Seçime giderken ekonomi

İzlenen politikaların bedeli yüksek enflasyon ve döviz kurlarının yükselmesi oldu. Hükümet, ortaya çıkan yüksek maliyeti halka ödetmek niyetinde. Bunun adı da gelir eşitsizliği ve yoksullaşma. Halk çıkan faturayı gördü, bu yüksek faturayı öder mi, ödemez mi? Bunun yanıtını 14 Mayıs’ta göreceğiz.

Ömer Faruk ÇOLAK EKONOMİ ATLASI

Türkiye ekonomisi 2017 yılından itibaren (Cumhurbaşkanlığı Sistemine geçiş için Anayasa değişikliğinin yapıldığı yıl) kriz sinyalleri vermeye başladı. Önce enflasyon oranı tekrar çift haneli rakamları gördü; döviz kuru artışları enflasyon oranına eşlik etti. 2017 yılında dolar %20,7; Euro %23,2 oranında yükseldi.

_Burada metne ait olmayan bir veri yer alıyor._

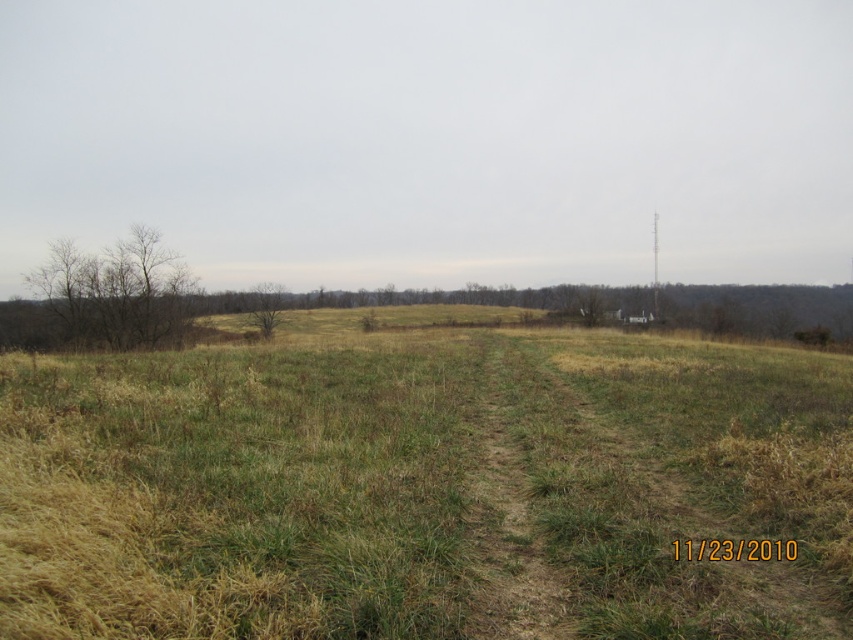
You are standing in the open field and want to walk towards the horizon. Which object, the green grassy field at center or the bare branches at left, will you encounter first as you move forward?

The green grassy field at center will be encountered first because it is located below the bare branches at left, meaning it is closer to the observer in the foreground.

You are standing at the point labeled as point (512, 506) in the image. What is the color of the terrain directly beneath your feet?

The point (512, 506) marks brown dirt trail at center, so the terrain directly beneath your feet is brown.

You are a hiker trying to cross the field. You see the brown dirt trail at center and the brown rough tree at center. Which one is wider?

The brown rough tree at center is wider than the brown dirt trail at center.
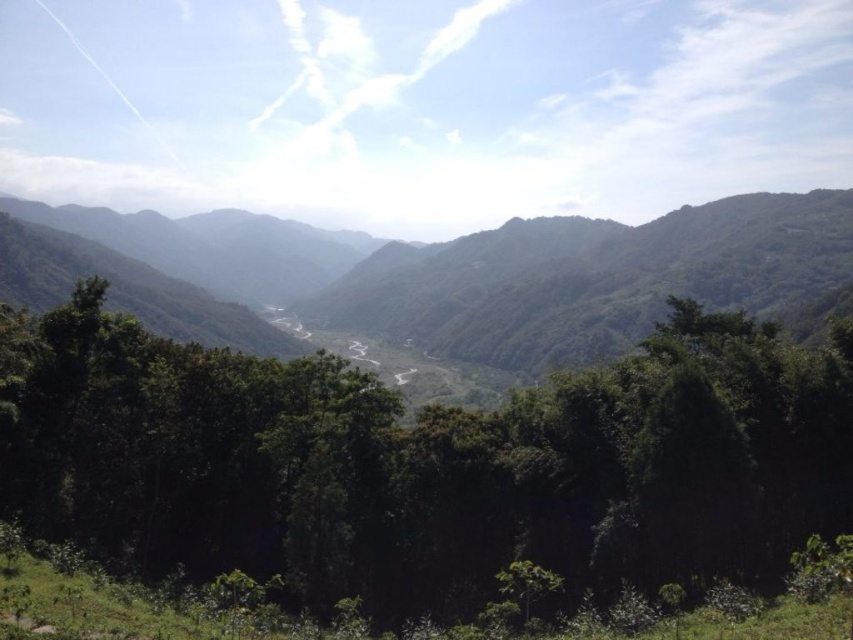
You are a hiker standing at the edge of the valley looking towards the center of the image. Which object, the green leafy tree at center or the green leafy mountain at center, is closer to you?

The green leafy tree at center is closer to you as it is positioned in front of the green leafy mountain at center.

You are standing in a lush mountain landscape and see a green leafy tree at center. If you want to reach the tree within 2 minutes, what is the minimum speed you need to walk at?

The green leafy tree at center is 16.40 meters away. To reach it in 2 minutes, you need to walk at a minimum speed of 0.137 meters per second.

You are an environmental scientist examining the landscape. You notice the green leafy tree at center and the green leafy mountain at center. Which one has a greater height?

The green leafy mountain at center is taller than the green leafy tree at center according to the description.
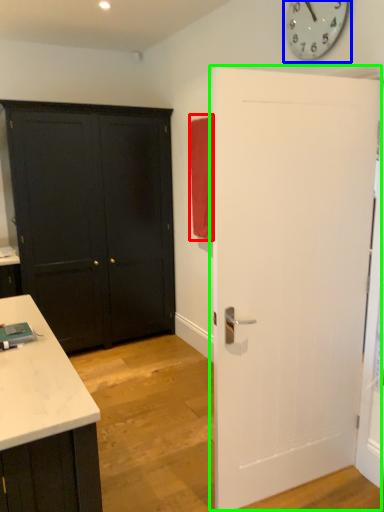
Question: Based on their relative distances, which object is farther from curtain (highlighted by a red box)? Choose from clock (highlighted by a blue box) and door (highlighted by a green box).

Choices:
 (A) clock
 (B) door

Answer: (B)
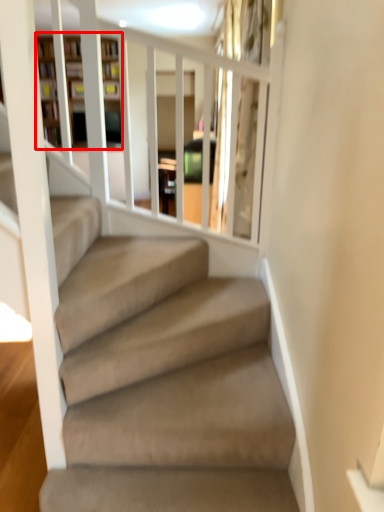
Question: In this image, where is bookshelf (annotated by the red box) located relative to glass door?

Choices:
 (A) right
 (B) left

Answer: (B)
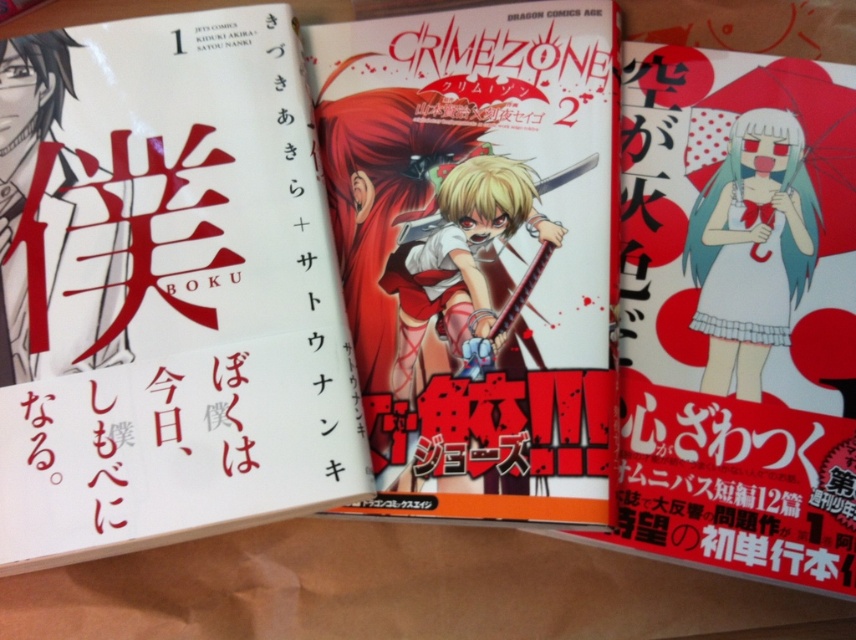
Does point (214, 513) come closer to viewer compared to point (397, 65)?

That is True.

The image size is (856, 640). In order to click on white matte book at center in this screenshot , I will do `click(165, 289)`.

2017-2022 döneminde büyüme oranı istikrarsız bir görünüm arz ederken pandemi krizi başladı. Pandemi döneminde diğer ülkeler gibi Türkiye de üretim kaybına uğradı. Özellikle tedarik zincirinde çıkan sorunlar bu kaybın daha üst noktalara ulaşmasına neden oldu. Hükümet, üretimdeki aksamayı engellemek için çeşitli teşvik politikaları uygulamaya başlasa da bu yeterli olmadı. Pandemi döneminde verilen teşviklerin GSYH içindeki payı %5 dolayında kaldı. Teşviklerden en yüksek payı uzun dönemdir kayrılan sektör konumundaki inşaat sektörü aldı. Bu dönemde uygulamaya koyulan Kredi Garanti Fonu kaynaklı krediler daha çok inşaat ve otomotiv sektörü için kullandırıldı. Krediye erişim kolaylığı sayesinde konutun yeniden para talebi fonksiyonuna girmesi nedeniyle konut fiyatları artmaya başladı (Bunun nedeni, finansal araçların reel getiri sağlamaması ve döviz, kur riski taşıdığı için konutun hatta otomobilin alternatif tasarruf aracı haline gelmesidir).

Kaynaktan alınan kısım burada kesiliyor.